> **Work to be completed**: Scan the records below. List lines holding "First".

====== Data extracts

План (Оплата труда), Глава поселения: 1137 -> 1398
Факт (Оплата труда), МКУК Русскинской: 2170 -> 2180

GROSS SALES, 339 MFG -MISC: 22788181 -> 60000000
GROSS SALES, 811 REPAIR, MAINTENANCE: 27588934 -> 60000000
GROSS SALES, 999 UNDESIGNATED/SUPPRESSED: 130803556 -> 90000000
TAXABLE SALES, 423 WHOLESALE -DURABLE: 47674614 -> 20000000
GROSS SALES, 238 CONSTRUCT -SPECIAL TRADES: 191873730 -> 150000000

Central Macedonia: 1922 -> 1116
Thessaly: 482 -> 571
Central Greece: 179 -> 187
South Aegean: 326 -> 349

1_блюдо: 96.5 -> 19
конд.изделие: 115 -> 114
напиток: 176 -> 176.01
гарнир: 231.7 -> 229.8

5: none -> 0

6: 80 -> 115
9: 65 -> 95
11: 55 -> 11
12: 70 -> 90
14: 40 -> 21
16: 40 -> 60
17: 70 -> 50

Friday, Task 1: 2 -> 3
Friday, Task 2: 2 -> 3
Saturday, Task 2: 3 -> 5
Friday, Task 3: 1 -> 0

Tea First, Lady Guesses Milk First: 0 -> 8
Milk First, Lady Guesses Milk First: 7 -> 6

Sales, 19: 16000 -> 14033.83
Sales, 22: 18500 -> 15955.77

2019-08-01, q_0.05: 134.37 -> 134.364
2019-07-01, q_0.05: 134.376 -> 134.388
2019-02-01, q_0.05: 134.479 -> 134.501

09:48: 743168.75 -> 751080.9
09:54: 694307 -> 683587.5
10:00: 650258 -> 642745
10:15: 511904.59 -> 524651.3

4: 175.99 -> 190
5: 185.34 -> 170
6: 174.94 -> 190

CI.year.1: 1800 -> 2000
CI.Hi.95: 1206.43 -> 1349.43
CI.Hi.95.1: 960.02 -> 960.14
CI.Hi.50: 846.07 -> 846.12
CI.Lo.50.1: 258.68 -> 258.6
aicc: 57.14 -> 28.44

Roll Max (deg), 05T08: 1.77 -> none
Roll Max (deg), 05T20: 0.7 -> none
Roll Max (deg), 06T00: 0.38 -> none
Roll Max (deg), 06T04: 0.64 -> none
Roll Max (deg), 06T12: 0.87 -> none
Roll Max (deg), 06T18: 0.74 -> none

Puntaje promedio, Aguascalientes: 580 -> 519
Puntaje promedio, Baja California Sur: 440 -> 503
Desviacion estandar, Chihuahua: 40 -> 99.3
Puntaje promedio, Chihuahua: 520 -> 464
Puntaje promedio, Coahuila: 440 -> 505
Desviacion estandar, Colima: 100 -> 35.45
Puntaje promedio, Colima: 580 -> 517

============

> **Reply**:
Tea First, Lady Guesses Milk First: 0 -> 8
Milk First, Lady Guesses Milk First: 7 -> 6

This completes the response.